GOAL OF THE EXERCISE » Locate every line in the items below that contains the word "results", and copy each such line.

Entries from a dataset »

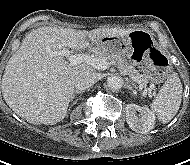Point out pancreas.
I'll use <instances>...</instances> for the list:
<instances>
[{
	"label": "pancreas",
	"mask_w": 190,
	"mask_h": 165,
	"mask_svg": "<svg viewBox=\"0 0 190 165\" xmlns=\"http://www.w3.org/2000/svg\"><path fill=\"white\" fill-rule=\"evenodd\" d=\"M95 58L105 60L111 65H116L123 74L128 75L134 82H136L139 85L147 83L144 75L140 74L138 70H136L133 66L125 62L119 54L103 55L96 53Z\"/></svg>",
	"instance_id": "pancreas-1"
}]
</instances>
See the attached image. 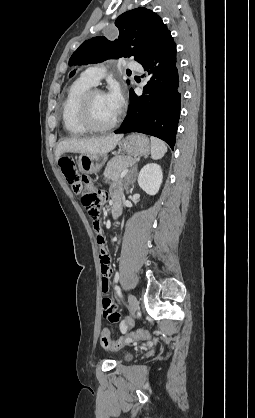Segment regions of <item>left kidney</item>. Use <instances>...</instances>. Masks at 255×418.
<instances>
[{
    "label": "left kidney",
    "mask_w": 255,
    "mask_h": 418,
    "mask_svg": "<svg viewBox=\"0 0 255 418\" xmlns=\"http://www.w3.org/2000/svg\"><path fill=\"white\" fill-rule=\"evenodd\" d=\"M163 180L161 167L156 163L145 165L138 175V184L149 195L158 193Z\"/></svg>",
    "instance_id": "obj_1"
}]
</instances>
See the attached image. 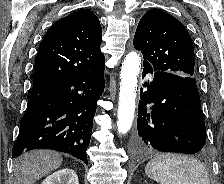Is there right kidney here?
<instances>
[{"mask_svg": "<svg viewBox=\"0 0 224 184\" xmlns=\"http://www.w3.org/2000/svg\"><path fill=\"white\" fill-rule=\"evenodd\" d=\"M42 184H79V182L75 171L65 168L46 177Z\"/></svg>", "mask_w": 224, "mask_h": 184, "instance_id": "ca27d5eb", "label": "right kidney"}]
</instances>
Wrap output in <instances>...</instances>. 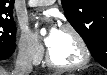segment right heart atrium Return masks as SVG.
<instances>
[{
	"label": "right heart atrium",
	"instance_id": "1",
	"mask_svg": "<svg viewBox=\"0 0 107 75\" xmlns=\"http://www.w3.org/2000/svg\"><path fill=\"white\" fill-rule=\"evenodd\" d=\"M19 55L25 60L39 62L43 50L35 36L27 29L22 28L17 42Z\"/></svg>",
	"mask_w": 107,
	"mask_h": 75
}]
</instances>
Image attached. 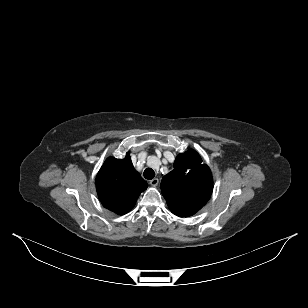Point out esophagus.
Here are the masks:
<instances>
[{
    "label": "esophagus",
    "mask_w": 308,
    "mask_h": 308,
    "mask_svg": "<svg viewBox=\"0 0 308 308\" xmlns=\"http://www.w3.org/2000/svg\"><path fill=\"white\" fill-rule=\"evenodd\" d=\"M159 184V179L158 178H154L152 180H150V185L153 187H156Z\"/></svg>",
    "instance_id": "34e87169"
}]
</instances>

...

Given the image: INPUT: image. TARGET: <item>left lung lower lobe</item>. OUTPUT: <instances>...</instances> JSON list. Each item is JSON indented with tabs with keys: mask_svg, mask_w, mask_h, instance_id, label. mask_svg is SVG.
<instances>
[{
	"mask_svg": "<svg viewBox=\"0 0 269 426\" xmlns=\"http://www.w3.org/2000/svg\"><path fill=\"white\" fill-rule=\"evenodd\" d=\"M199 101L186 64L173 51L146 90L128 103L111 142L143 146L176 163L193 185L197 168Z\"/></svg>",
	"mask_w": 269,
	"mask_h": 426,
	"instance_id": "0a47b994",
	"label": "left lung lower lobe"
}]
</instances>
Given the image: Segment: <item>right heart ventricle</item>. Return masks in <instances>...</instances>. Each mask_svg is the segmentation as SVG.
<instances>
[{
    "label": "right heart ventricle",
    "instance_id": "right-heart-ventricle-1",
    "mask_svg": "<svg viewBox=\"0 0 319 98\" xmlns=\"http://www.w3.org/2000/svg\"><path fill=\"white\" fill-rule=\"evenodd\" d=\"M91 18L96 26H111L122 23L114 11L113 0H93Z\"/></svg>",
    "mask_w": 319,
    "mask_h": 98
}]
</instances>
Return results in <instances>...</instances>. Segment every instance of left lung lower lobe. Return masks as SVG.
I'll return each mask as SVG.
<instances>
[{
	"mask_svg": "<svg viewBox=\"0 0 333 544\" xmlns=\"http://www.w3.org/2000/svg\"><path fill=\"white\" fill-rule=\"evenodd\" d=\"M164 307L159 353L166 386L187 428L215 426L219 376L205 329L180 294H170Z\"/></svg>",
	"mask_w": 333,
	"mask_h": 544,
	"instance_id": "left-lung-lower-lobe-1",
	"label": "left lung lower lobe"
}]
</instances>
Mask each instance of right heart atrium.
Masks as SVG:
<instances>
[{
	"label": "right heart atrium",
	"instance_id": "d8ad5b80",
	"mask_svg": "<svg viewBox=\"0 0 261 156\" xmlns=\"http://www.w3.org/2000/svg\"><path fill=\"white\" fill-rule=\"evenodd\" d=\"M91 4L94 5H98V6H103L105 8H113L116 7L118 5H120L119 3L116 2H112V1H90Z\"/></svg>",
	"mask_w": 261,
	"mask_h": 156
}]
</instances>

--

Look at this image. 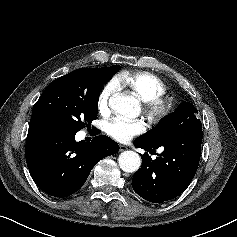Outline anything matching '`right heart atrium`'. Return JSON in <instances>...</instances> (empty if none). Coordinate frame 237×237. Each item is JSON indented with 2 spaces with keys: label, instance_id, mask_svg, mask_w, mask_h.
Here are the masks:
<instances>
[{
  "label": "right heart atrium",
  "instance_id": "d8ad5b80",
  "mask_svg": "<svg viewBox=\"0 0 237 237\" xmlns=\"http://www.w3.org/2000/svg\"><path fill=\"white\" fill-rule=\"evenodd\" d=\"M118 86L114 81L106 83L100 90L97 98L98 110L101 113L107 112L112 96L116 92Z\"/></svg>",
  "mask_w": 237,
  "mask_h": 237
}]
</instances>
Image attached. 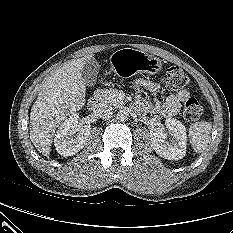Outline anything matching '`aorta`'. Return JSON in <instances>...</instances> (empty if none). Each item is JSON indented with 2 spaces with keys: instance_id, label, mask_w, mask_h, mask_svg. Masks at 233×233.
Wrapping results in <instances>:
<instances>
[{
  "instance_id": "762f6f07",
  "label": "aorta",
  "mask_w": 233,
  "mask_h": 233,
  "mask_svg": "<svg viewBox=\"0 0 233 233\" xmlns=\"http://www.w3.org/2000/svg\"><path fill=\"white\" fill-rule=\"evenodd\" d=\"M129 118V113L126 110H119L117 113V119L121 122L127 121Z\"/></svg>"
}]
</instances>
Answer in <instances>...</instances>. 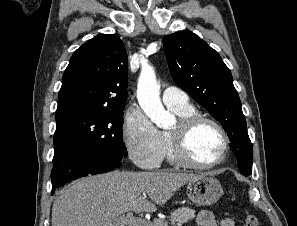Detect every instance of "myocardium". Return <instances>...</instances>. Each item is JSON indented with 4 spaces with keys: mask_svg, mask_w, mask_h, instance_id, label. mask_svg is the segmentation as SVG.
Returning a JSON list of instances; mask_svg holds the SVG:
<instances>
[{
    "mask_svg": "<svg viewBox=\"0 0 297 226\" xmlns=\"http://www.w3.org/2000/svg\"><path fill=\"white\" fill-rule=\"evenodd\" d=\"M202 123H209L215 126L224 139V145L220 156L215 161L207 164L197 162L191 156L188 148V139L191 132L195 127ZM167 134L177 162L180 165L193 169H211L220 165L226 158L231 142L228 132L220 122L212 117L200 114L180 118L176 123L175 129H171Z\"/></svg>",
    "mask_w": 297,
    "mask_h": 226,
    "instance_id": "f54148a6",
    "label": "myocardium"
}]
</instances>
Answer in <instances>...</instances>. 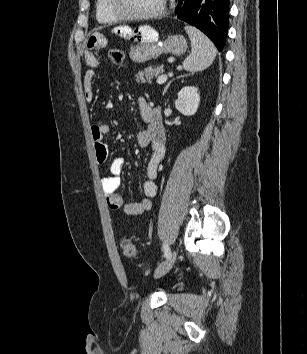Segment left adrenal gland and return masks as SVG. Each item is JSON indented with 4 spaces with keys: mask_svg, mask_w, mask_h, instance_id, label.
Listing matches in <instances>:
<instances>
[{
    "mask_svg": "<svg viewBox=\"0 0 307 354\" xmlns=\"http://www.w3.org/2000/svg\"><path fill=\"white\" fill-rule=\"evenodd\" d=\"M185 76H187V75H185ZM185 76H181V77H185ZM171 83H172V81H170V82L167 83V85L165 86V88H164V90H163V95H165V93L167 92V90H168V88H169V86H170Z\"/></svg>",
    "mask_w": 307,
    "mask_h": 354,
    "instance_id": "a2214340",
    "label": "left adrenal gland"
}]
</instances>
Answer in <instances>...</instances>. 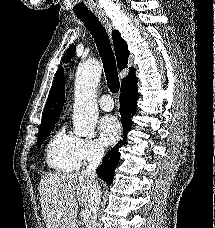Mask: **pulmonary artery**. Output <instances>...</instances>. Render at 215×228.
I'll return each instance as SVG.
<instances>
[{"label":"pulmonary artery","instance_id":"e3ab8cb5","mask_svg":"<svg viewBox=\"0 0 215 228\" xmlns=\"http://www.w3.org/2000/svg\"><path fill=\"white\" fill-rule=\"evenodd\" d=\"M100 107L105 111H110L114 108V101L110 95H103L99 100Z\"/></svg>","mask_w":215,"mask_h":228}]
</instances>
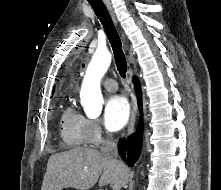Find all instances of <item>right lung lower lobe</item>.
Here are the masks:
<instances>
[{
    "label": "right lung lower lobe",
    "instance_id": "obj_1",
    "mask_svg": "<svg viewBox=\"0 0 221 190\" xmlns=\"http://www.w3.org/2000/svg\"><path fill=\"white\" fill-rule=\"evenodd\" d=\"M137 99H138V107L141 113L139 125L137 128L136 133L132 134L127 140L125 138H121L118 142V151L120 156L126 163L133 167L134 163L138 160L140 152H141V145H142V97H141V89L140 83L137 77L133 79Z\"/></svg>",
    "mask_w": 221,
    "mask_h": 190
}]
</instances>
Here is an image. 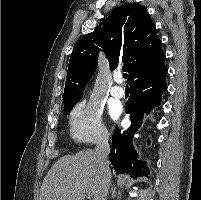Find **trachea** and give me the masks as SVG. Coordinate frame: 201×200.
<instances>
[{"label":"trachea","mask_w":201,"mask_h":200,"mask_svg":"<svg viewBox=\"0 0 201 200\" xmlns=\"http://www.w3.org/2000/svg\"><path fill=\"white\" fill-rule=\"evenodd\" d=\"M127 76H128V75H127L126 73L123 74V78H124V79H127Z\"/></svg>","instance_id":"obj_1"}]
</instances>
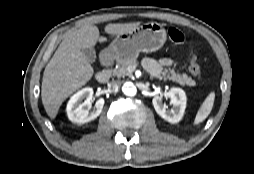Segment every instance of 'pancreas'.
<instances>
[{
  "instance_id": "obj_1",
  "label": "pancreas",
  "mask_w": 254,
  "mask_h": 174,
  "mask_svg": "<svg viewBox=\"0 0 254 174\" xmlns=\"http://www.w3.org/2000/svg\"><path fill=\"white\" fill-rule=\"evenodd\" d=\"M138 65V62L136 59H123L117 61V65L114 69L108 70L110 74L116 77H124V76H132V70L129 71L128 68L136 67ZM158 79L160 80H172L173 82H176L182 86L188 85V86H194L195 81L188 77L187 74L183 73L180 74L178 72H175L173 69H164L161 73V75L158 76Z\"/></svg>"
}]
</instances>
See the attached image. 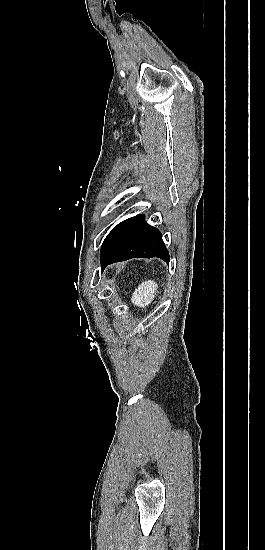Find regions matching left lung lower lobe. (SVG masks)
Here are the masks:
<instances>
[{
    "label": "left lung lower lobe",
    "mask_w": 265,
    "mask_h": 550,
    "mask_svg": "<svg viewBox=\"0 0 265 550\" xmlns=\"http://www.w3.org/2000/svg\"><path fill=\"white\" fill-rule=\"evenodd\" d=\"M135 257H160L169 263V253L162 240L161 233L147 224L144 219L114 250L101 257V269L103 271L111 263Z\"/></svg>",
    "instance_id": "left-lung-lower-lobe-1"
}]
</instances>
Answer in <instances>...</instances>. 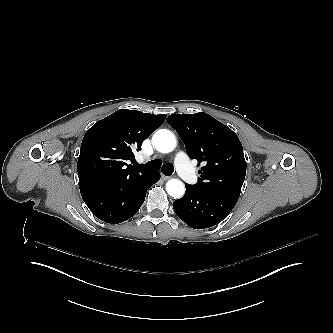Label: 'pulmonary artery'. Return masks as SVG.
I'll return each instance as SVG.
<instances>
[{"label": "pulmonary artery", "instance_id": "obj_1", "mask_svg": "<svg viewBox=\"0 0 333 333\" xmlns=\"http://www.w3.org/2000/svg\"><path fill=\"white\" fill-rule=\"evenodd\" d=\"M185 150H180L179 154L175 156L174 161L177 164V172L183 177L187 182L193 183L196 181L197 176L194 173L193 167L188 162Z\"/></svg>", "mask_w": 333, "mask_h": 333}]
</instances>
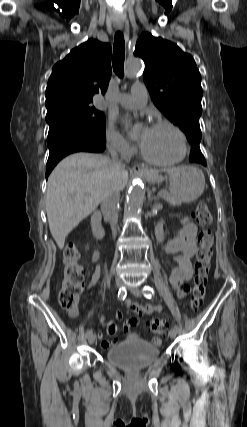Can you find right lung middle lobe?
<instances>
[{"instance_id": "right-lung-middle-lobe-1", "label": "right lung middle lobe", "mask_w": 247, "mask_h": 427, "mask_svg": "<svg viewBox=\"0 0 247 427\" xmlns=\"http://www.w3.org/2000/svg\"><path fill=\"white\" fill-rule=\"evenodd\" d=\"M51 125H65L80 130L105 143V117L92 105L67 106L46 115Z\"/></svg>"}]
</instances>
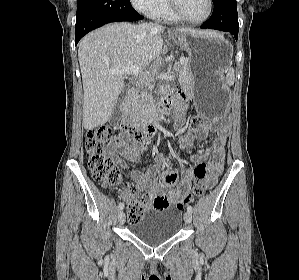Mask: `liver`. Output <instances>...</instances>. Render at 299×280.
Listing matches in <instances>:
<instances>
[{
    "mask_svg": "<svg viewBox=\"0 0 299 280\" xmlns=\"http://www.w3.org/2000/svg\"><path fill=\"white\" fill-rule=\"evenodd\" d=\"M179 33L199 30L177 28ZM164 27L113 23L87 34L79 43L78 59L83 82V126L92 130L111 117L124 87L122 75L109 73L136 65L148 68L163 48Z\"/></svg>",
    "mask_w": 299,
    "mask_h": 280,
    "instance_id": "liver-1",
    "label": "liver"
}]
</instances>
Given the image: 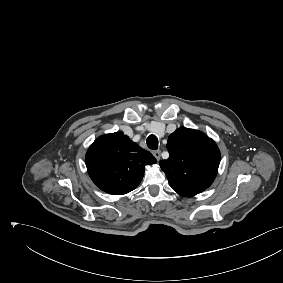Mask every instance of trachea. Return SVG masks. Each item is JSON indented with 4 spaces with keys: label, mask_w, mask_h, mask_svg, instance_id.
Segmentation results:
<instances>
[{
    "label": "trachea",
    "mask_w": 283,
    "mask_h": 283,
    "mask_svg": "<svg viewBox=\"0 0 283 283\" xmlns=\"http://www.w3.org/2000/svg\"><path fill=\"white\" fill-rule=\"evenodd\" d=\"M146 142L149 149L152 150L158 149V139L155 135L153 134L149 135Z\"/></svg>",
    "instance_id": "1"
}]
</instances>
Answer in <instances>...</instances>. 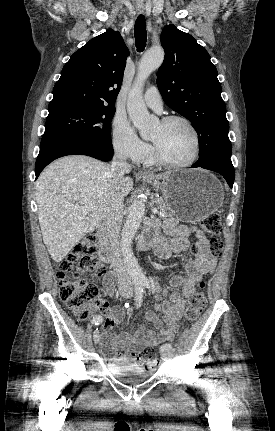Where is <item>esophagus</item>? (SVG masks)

EXERCISE OUTPUT »
Return results in <instances>...</instances>. Segment every instance of left lung lower lobe. Return masks as SVG.
Wrapping results in <instances>:
Segmentation results:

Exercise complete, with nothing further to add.